Tretiak was elected to the State Duma as a member of the United Russia party in December 2003, representing the region of Saratov. He is chairman of the State Duma Committee on Physical Culture, Sport, and Youth.
He continued to work for the Chicago Blackhawks until the start of 2006-07 season. On 25 April 2006 (his 54th birthday), Tretiak was elected head of the Russian Ice Hockey Federation, capping his rise to the pinnacle of the Russian hockey elite. He obtained 93 out of the possible 96 votes, with the remaining three voters abstaining. A few days later, on 28 April, the Governor General of Canada awarded Tretiak the Meritorious Service Medal in a ceremony at Rideau Hall. Tretiak earned the award for, among other things, his founding of the Friends of Canada organization to foster good relations between Canada and Russia. He was the first Russian to be conferred this honor.

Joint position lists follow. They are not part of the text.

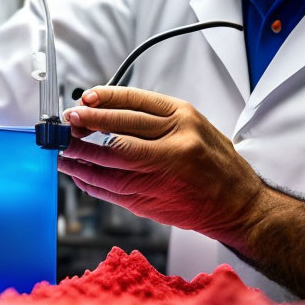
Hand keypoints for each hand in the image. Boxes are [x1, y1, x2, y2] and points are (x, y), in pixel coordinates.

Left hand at [57, 86, 266, 246]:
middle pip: (118, 131)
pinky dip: (91, 182)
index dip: (104, 99)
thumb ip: (159, 120)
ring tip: (64, 150)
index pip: (134, 102)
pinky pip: (111, 189)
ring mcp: (162, 174)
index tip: (84, 100)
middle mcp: (174, 143)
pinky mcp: (151, 201)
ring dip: (81, 157)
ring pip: (109, 163)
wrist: (239, 206)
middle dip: (86, 126)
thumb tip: (111, 112)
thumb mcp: (197, 126)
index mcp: (185, 119)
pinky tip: (79, 174)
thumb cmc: (219, 164)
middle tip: (68, 123)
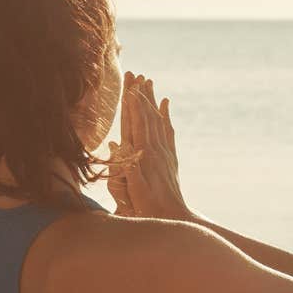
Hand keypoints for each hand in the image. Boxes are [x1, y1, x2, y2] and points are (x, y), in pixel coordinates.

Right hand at [107, 71, 191, 220]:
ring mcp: (165, 152)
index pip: (138, 125)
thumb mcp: (135, 192)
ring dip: (153, 100)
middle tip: (138, 75)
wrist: (173, 217)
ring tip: (149, 82)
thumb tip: (118, 145)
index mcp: (145, 156)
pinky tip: (165, 104)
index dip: (134, 106)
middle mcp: (156, 150)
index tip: (130, 88)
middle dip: (142, 96)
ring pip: (158, 120)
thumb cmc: (148, 208)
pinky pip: (168, 131)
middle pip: (149, 116)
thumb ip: (127, 169)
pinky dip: (165, 115)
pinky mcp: (170, 157)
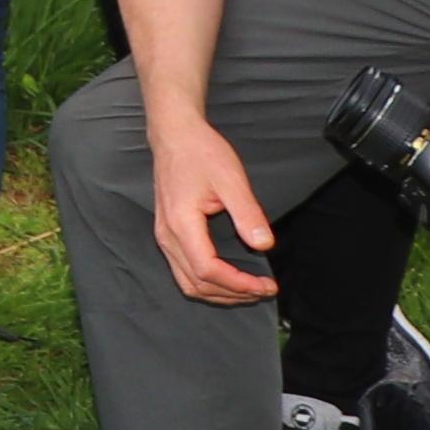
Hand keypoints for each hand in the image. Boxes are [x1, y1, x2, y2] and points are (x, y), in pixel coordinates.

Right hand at [150, 117, 278, 303]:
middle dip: (232, 294)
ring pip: (187, 282)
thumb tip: (264, 245)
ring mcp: (164, 236)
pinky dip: (207, 282)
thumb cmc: (200, 152)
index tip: (265, 284)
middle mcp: (168, 236)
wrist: (175, 135)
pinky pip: (183, 270)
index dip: (239, 284)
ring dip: (219, 293)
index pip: (208, 271)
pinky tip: (227, 277)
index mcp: (182, 224)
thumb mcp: (231, 179)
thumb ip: (247, 214)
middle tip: (262, 290)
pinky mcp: (167, 233)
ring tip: (247, 290)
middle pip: (197, 284)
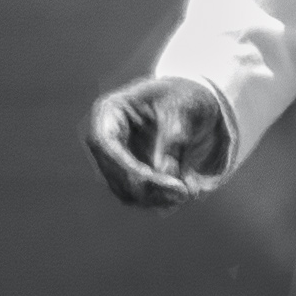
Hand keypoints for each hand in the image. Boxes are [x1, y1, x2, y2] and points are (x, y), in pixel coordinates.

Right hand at [86, 77, 231, 207]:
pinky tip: (185, 190)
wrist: (190, 100)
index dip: (128, 168)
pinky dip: (161, 199)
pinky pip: (139, 196)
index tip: (162, 181)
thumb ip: (173, 141)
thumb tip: (164, 174)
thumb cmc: (182, 96)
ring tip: (189, 190)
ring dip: (157, 198)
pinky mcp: (128, 175)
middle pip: (114, 173)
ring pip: (126, 192)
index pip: (105, 145)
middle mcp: (105, 138)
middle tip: (184, 192)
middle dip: (149, 189)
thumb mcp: (183, 110)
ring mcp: (114, 159)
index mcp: (110, 112)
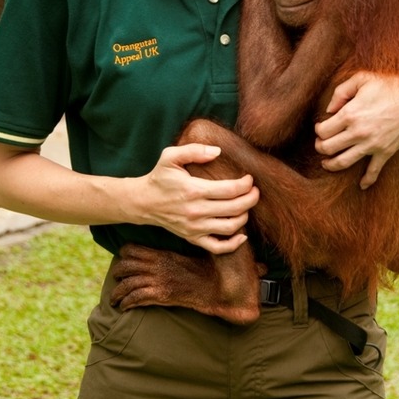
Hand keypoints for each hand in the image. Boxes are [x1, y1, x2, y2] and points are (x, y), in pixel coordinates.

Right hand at [137, 143, 259, 253]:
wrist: (143, 202)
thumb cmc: (160, 177)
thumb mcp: (170, 157)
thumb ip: (194, 151)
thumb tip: (217, 151)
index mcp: (193, 190)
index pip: (230, 190)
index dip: (245, 185)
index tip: (250, 179)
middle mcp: (196, 211)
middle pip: (234, 209)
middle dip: (251, 199)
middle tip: (255, 191)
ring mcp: (195, 228)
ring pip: (230, 228)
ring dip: (244, 217)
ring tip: (247, 206)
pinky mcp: (193, 238)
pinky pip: (218, 247)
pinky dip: (234, 244)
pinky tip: (242, 234)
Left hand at [314, 72, 398, 187]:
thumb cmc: (390, 86)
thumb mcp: (362, 79)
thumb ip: (341, 92)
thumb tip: (328, 110)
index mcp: (350, 114)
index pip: (323, 131)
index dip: (318, 130)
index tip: (321, 128)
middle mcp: (358, 132)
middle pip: (328, 148)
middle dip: (320, 147)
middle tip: (321, 144)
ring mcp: (371, 145)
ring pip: (343, 162)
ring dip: (330, 164)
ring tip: (326, 163)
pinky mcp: (385, 152)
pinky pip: (373, 171)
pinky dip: (366, 180)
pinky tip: (361, 185)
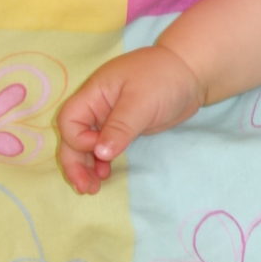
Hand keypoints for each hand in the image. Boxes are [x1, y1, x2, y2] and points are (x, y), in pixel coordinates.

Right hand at [56, 43, 203, 193]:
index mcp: (94, 94)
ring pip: (88, 145)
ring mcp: (109, 117)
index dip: (78, 141)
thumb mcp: (141, 102)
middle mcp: (96, 106)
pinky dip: (102, 161)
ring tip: (92, 189)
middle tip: (85, 188)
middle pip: (74, 137)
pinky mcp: (124, 127)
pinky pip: (105, 146)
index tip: (100, 151)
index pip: (70, 121)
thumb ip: (120, 127)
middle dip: (76, 162)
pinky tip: (105, 174)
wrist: (191, 73)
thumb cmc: (164, 78)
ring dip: (87, 166)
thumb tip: (100, 153)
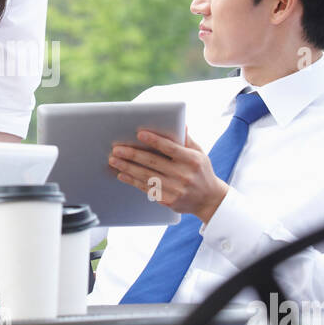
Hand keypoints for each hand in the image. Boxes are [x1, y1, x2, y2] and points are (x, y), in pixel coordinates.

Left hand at [108, 129, 227, 223]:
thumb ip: (187, 140)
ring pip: (147, 176)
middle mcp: (184, 175)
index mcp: (192, 160)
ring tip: (114, 160)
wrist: (209, 200)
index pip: (170, 148)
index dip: (155, 141)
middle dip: (133, 155)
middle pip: (154, 162)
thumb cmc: (201, 172)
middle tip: (117, 149)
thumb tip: (181, 124)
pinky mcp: (168, 200)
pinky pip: (147, 189)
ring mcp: (176, 189)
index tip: (139, 134)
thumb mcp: (200, 154)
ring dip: (128, 167)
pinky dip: (133, 181)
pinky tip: (122, 174)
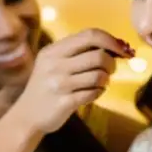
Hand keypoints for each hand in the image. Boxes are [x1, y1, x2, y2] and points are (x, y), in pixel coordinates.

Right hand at [10, 29, 132, 136]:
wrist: (27, 116)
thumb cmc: (48, 86)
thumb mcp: (55, 62)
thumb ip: (80, 52)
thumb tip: (118, 46)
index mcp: (54, 50)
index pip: (90, 35)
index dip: (111, 40)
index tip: (123, 49)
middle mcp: (55, 65)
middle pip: (98, 55)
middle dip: (112, 63)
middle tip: (110, 70)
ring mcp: (59, 84)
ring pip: (99, 76)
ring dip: (106, 80)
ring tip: (100, 83)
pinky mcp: (64, 103)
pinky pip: (94, 93)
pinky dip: (99, 92)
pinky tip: (93, 93)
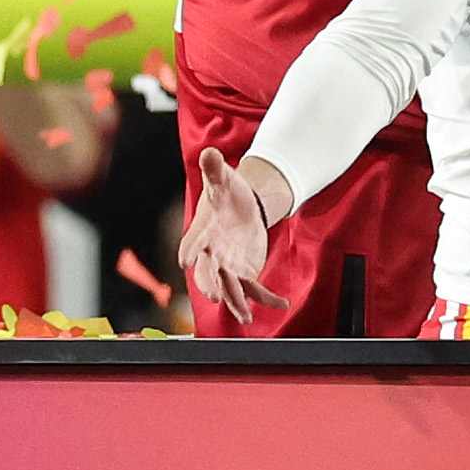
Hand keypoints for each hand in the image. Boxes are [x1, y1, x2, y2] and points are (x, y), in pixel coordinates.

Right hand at [175, 153, 291, 321]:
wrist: (241, 207)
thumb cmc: (227, 193)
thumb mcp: (224, 180)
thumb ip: (215, 170)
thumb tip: (210, 153)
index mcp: (203, 232)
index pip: (194, 242)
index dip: (190, 250)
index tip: (186, 261)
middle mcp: (212, 254)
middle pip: (209, 272)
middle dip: (211, 285)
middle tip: (216, 296)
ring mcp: (228, 266)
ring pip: (230, 287)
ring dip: (237, 302)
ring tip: (245, 316)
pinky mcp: (244, 272)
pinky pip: (255, 288)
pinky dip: (267, 297)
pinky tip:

He also runs a goalie school at the Canlan Ice Sports in Toronto, Ontario. Called the Vladislav Tretiak Elite School of Goaltending, it is considered one of the most physically punishing goaltending schools in the world, and students can be refused admittance if not in top physical condition. He also ran a goalie school in Montreal during the 90's where he trained many famous NHL goaltenders such as Jose Theodore and Martin Brodeur. Tretiak also ran a goalie hockey camp in Detroit Lakes, Minnesota in the early 2000s.
On 28 March 2007, Tretiak went to Ottawa to discuss with Canadian officials the possibilities of holding another Summit Series during the summer of 2007, which would be 35 years after the initial event. Russian Prime Minister Mikhail Fradkov had also discussed with Canadian Prime Minister Stephen Harper about the possibilities of holding another event. In the end, a series was held in September 2007 between the national junior teams of Canada and Russia.
On 21 December 2012, he voted in favor of “Dima Yakovlev Law” in Russian State Duma. This legislation bars the adoption of Russian children by U.S. citizens. The legislation was the response to the Magnitsky bill.
Tretiak married his wife Tatiana (born 1950) on August 23, 1972, six weeks after they met. Their first son, Dmitri, was born the following year and their daughter, Irina, was born 3 years later. Tatiana is qualified as a Russian literature teacher, although she no longer works. Tretiak is a devout Russian Orthodox Christian.